---- TEXT EXCERPT
Me again... Was hoping to change the idler/adjuster bearings whilst on with the belts change. Both adjusters have come off easy enough but I've hit a bump in the road. Both idlers have two circlips visible. I have removed the smaller, inner clip hoping the roller would slide off the shaft with the hex head. It's not budging. Is this how it's meant to come off or is the removal of the hex bolt . Haven't tried anything serious atm.
No. Engine in frame doing belt change. Nothing else. I bought the bearings anyway. Was hoping that the idler rollers may (with inner circlip removed) just need a bit of slight persuasion to slide off. Didn't want to create another job if that's not the way forward. If push comes to shove, they can stay there. Feel absolutely fine ....it's just that I've new ones to hand whilst the covers are off.
Sorry about that. Once the circlip is off you may need to use a bearing puller. If you don’t have one the local shop could probably do this for you for not much. If your really sure the old bearings, Spin freely and smoothly, with only a tiny amount of axle play, also that the front seal looks sound, probably ok to reuse. It’s surprising how long they last.
Brilliant, thank you. I do have access to a puller so I'll give it a tentetive go. Douse them in easy oil first. You are right about longevity, this would be their first change in the 11 years I've had it !!. Thanks again
I can't remember exactly how I did mine but I think it was more 'old school' than a puller? i.e. a hammer & drift to get the old ones out but, done on the bench after removing the assembly from the head - easy enough to remove and use medium loctite when refitting. I don't see how you'll do it on the head because, IIRC the bearing comes out of the pulley and the bolt will be holding it in so you need to push it out from behind. New one in by heating up the pulley/freezing the bearing and a little bit of light encouragement as per removal.
Just double-checking here I haven't yet touched the hex bolt in the centre of the pulley and I wasn't going to.I was thinking the pulley (inc bearing) slides off the the hex bolt when you remove the inner circlip -the smaller one. Is that correct or not ????
--------
---- RECORDS SUPPLIED
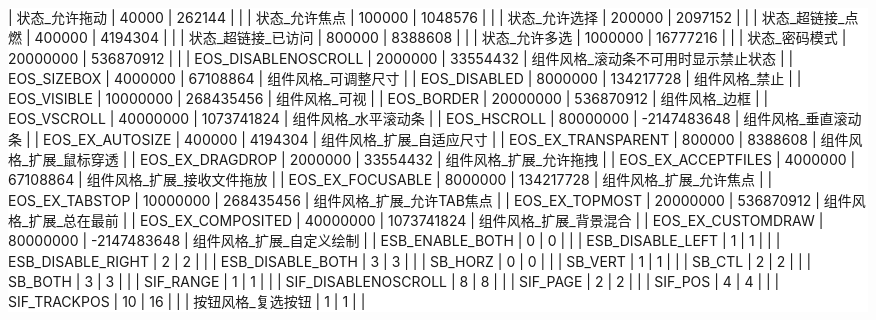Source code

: | 状态_允许拖动                         |      40000       |     262144     |                                                              |
| 状态_允许焦点                         |      100000      |    1048576     |                                                              |
| 状态_允许选择                         |      200000      |    2097152     |                                                              |
| 状态_超链接_点燃                      |      400000      |    4194304     |                                                              |
| 状态_超链接_已访问                    |      800000      |    8388608     |                                                              |
| 状态_允许多选                         |     1000000      |    16777216    |                                                              |
| 状态_密码模式                         |     20000000     |   536870912    |                                                              |
| EOS_DISABLENOSCROLL                   |     2000000      |    33554432    | 组件风格_滚动条不可用时显示禁止状态                          |
| EOS_SIZEBOX                           |     4000000      |    67108864    | 组件风格_可调整尺寸                                          |
| EOS_DISABLED                          |     8000000      |   134217728    | 组件风格_禁止                                                |
| EOS_VISIBLE                           |     10000000     |   268435456    | 组件风格_可视                                                |
| EOS_BORDER                            |     20000000     |   536870912    | 组件风格_边框                                                |
| EOS_VSCROLL                           |     40000000     |   1073741824   | 组件风格_水平滚动条                                          |
| EOS_HSCROLL                           |     80000000     |  -2147483648   | 组件风格_垂直滚动条                                          |
| EOS_EX_AUTOSIZE                       |      400000      |    4194304     | 组件风格_扩展_自适应尺寸                                     |
| EOS_EX_TRANSPARENT                    |      800000      |    8388608     | 组件风格_扩展_鼠标穿透                                       |
| EOS_EX_DRAGDROP                       |     2000000      |    33554432    | 组件风格_扩展_允许拖拽                                       |
| EOS_EX_ACCEPTFILES                    |     4000000      |    67108864    | 组件风格_扩展_接收文件拖放                                   |
| EOS_EX_FOCUSABLE                      |     8000000      |   134217728    | 组件风格_扩展_允许焦点                                       |
| EOS_EX_TABSTOP                        |     10000000     |   268435456    | 组件风格_扩展_允许TAB焦点                                    |
| EOS_EX_TOPMOST                        |     20000000     |   536870912    | 组件风格_扩展_总在最前                                       |
| EOS_EX_COMPOSITED                     |     40000000     |   1073741824   | 组件风格_扩展_背景混合                                       |
| EOS_EX_CUSTOMDRAW                     |     80000000     |  -2147483648   | 组件风格_扩展_自定义绘制                                     |
| ESB_ENABLE_BOTH                       |        0         |       0        |                                                              |
| ESB_DISABLE_LEFT                      |        1         |       1        |                                                              |
| ESB_DISABLE_RIGHT                     |        2         |       2        |                                                              |
| ESB_DISABLE_BOTH                      |        3         |       3        |                                                              |
| SB_HORZ                               |        0         |       0        |                                                              |
| SB_VERT                               |        1         |       1        |                                                              |
| SB_CTL                                |        2         |       2        |                                                              |
| SB_BOTH                               |        3         |       3        |                                                              |
| SIF_RANGE                             |        1         |       1        |                                                              |
| SIF_DISABLENOSCROLL                   |        8         |       8        |                                                              |
| SIF_PAGE                              |        2         |       2        |                                                              |
| SIF_POS                               |        4         |       4        |                                                              |
| SIF_TRACKPOS                          |        10        |       16       |                                                              |
| 按钮风格_复选按钮                     |        1         |       1        |                                                              |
--------
▸ WHAT TO DO
1 - Repeat the passage of the idler bearing thread that begins with the words "No. Engine in" and ends after "covers are off.".
2 - In the idler bearing thread, what strength of loctite does one poster suggest using when refitting the assembly?

▸ EXERCISE SOLUTIONS
1 -
No. Engine in frame doing belt change. Nothing else. I bought the bearings anyway. Was hoping that the idler rollers may (with inner circlip removed) just need a bit of slight persuasion to slide off. Didn't want to create another job if that's not the way forward. If push comes to shove, they can stay there. Feel absolutely fine ....it's just that I've new ones to hand whilst the covers are off.

2 - Medium loctite.